Wednesday, September 21, 2016

August 16th, 2070: Rising Waters Flood Harvard Cambridge Campus, Harvard Calls For More Study of Problem


A freak nor’easter hit the Boston area yesterday, causing a 15-foot storm surge that overtopped the already precarious walls near the Larz Anderson Bridge.  Along with minor ancillary effects such as the destruction of much of Back Bay, the Boston Financial District, and Cambridgeport, the rampaging flood destroyed the now mostly-unused eastern Harvard Business School and Medical School, as well as the eastern Eliot and Lowell Houses.  The indigent students now housed in Mather House can only reach the dorms in floors 5 and above, by boat, although according to Harvard President Mitt Romney III the weakened structural supports should last at least until the end of the next school year.

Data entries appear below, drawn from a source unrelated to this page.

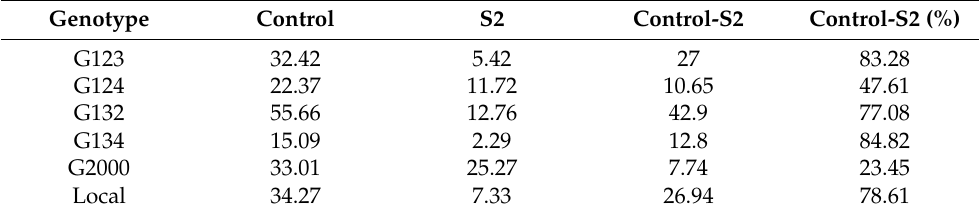
Figure 6. Calculated IC50 for barley root extracts, demonstrating a genotype × treatment interaction ( p = 0.0001). Data points within genotypes and treatments that have the same letter are not significantly different at a 95% level of confidence. Table 1. Percentage of decrease in calculated IC50 for barley root extract value between control and salt treatment (S2) of each genotype.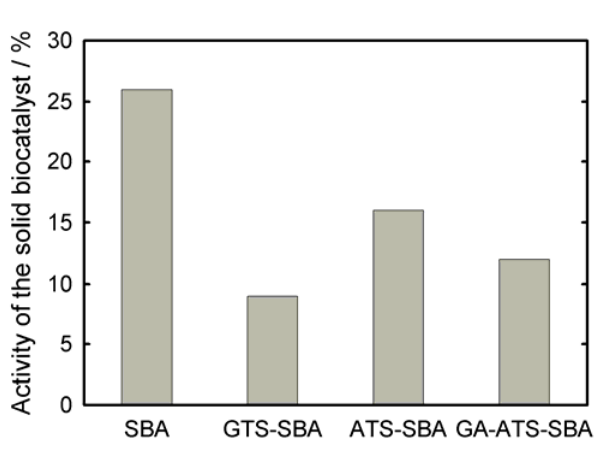
Figure 7. Activity of the covalent immobilized glucose oxidase on SBA-15 and modified materials expressed in percent of the initial solution activity (pH = 4.0), determined as described in the Experimental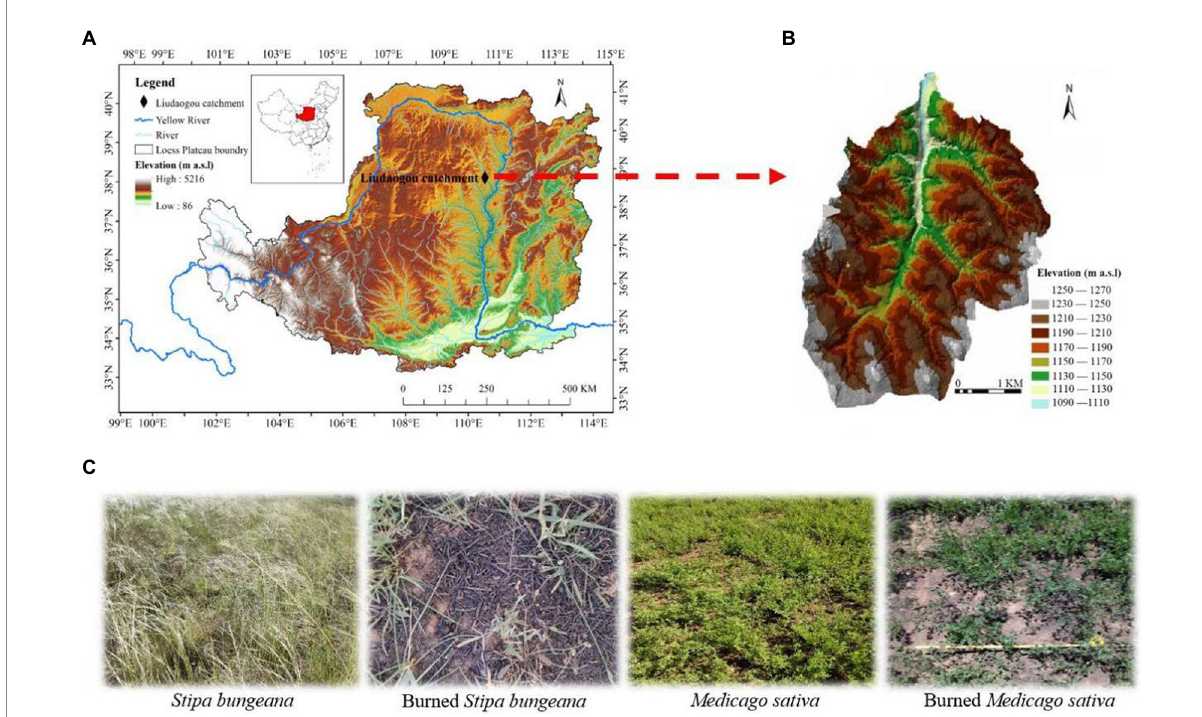
FIGURE 1 Location of the study site (A,B) , and selected habitat type (C) in Liudaogou Catchment, Loess Plateau region, China. The map was created in ArcGIS developed by Esri (Environmental Systems Resource Institute, ArcGIS 10.0; www.esri.com). The habitat type (C) was photographed in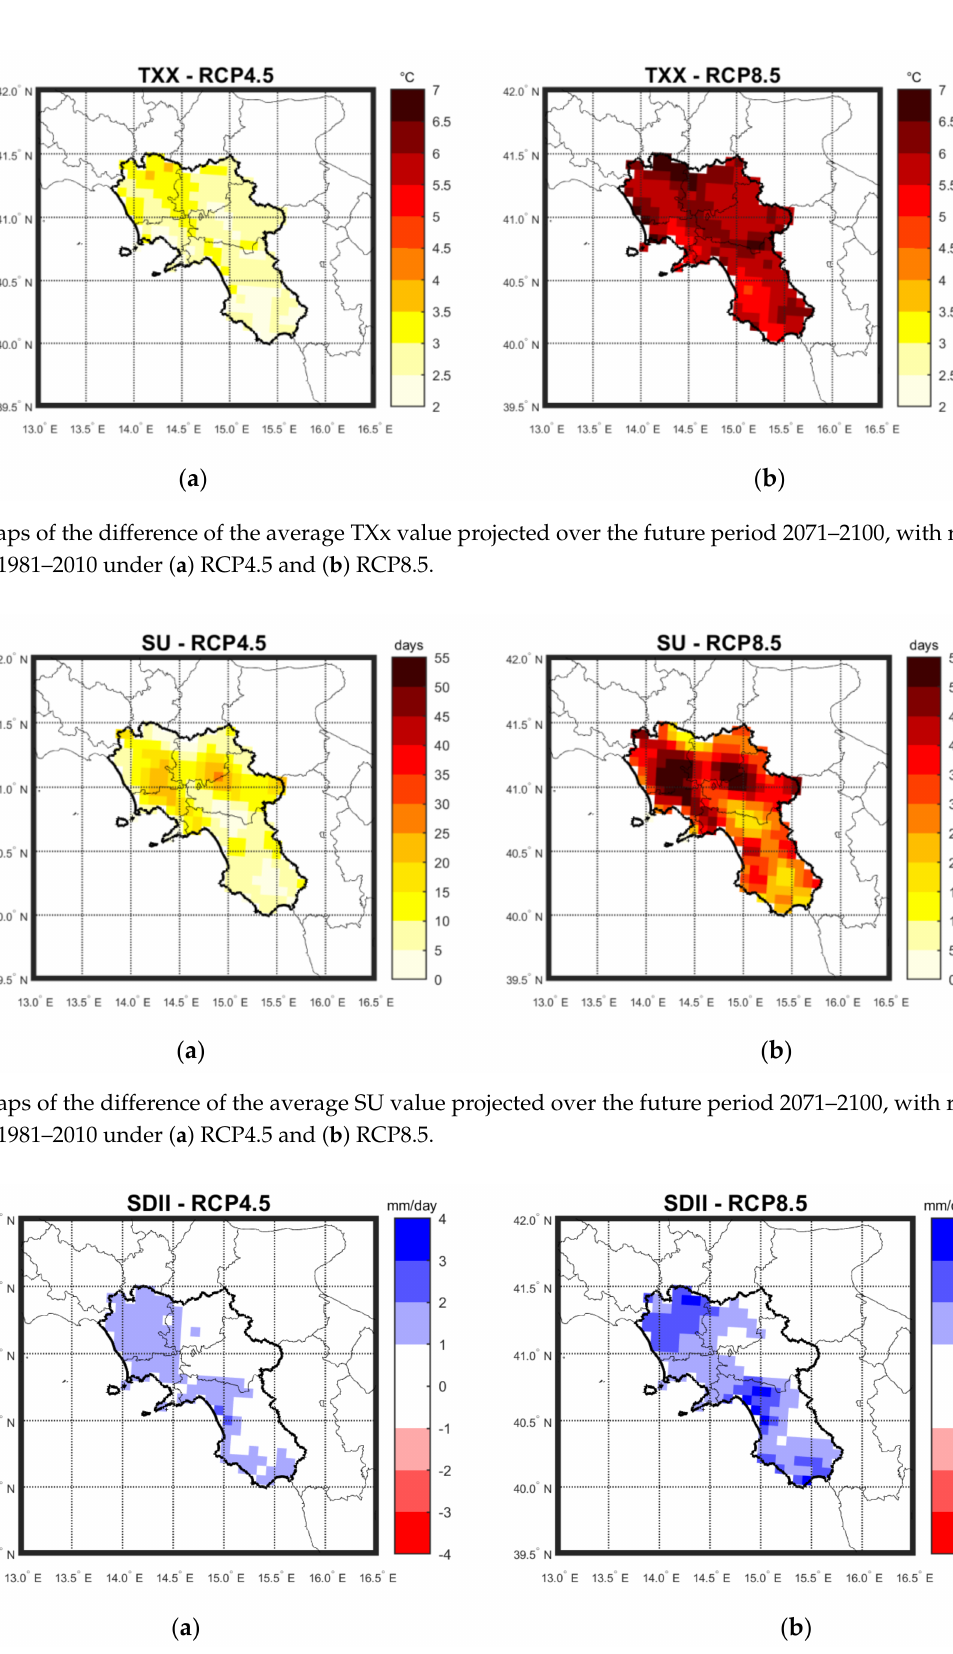
Figure 9. Maps of the difference of the average SDII value projected over the future period 2071–2100, with respect to the past period 1981–2010 under ( a ) RCP4.5 and ( b )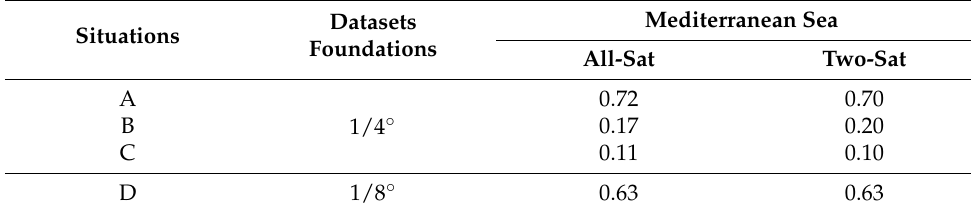
Table 4. Probabilities of eddy matching in the Mediterranean Sea. Situations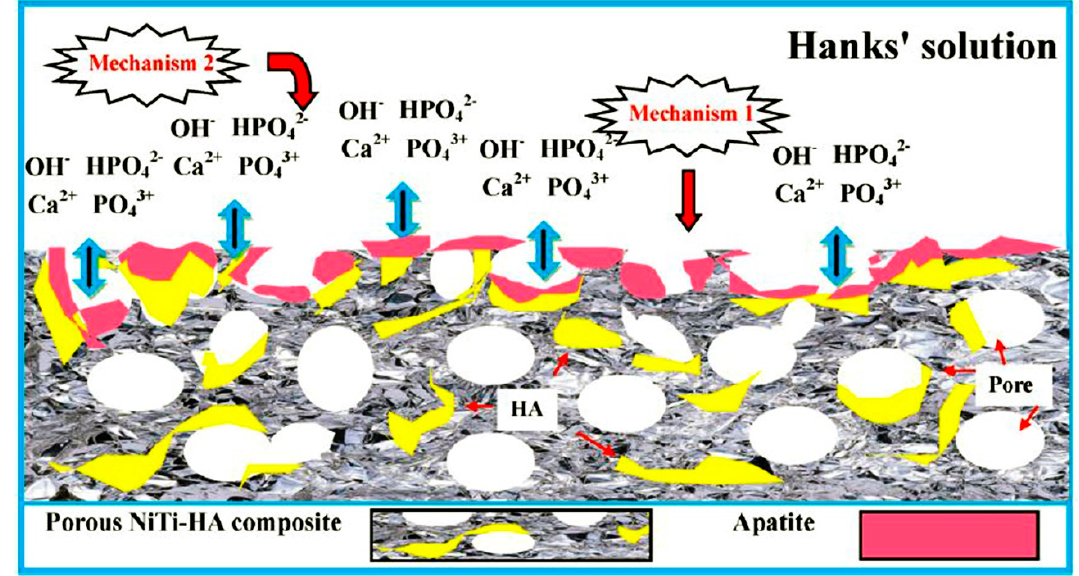
Figure 13. Schematic illustration of the formation mechanism of bone-like apatite layer on the surface of porous NiTi-HA composites [6].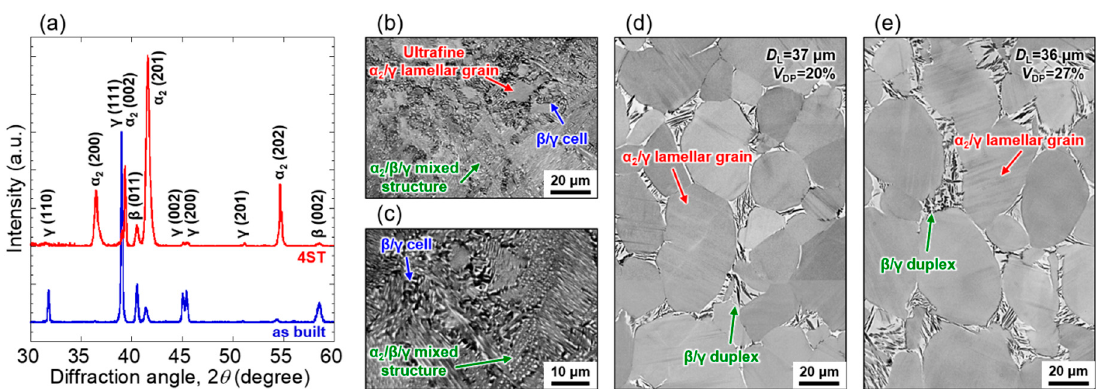
Figure 2. Typical XRD profiles of the as-built and 4ST rods ( a ) and SEM-BSE images of the as-built ( b ), ( c ), 2ST ( d ), and 4ST ( e ) rods. ( b ) Enlarged image of the area in the as-built rods containing the α 2 / β / γ mixed structure and the β / γ cell.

A petition was hastily assembled by student protest groups last night, and delivered to President Romney at the western Harvard campus at Mt. Wachusett around midnight, asking for immediate mobilization of school resources to fight climate change, full conversion to solar, and full divestment from fossil-fuel companies. President Romney, whose salary was recently raised to $20 million due to his success in increasing the Harvard endowment by 10% over the last two years, immediately issued a press release stating that he would gather “the best and brightest” among the faculty and administration to do an in-depth study and five-year plan for responding to these developments.  Speaking from the David Koch Memorial Administrative Center, he cautioned that human-caused climate change remained controversial, especially among alumni.  He was seconded by the head of the Medical School, speaking from the David Koch Center for the Study of Migrating Tropical Diseases, as well as the head of the Business School, speaking from the David Koch Free-Market Economics Center. 
President Romney also noted that too controversial a stance might alienate big donors such as the Koch heirs, which in turn allowed indigent students to afford the $100,000 yearly tuition and fees.  He pointed out that as a result of recent necessary tuition increases, and the decrease in the number of students able to afford them from China and India due to the global economic downturn, the endowment was likely to be under stress already, and that any further alienation by alumni might mean a further decrease in the number of non-paying students.  Finally, he noted the temporary difficulties caused by payment of a $50 million severance package for departing President Fiorina.
Asked for a comment early this morning, David Koch professor of environmental science Andrew Wanker said, “Reconfiguring the campus to use solar rather than oil shale is likely to be a slow process, and according to figures released by the Winifred Koch Company, which supplies our present heating and cooling systems, we have a minimal impact on overall CO2 emissions and conversion will be extremely expensive.”  David Koch professor of climate science Jennifer Clinton said, “It’s all too controversial to even try to tackle.  It’s such a relief to consider predictions of further sea rise, instead.  There, I am proud to say, we have clearly established that the rest of the eastern Harvard campus will be underwater sometime within the next 100 years.”
In an unrelated story, US President for Life Donald Trump III, asked to comment on the flooding of the Boston area, stated “Who really cares?  I mean, these universities are full of immigrant terrorists anyway, am I right?  We’ll just deport them, as soon as I bother to get out of bed.”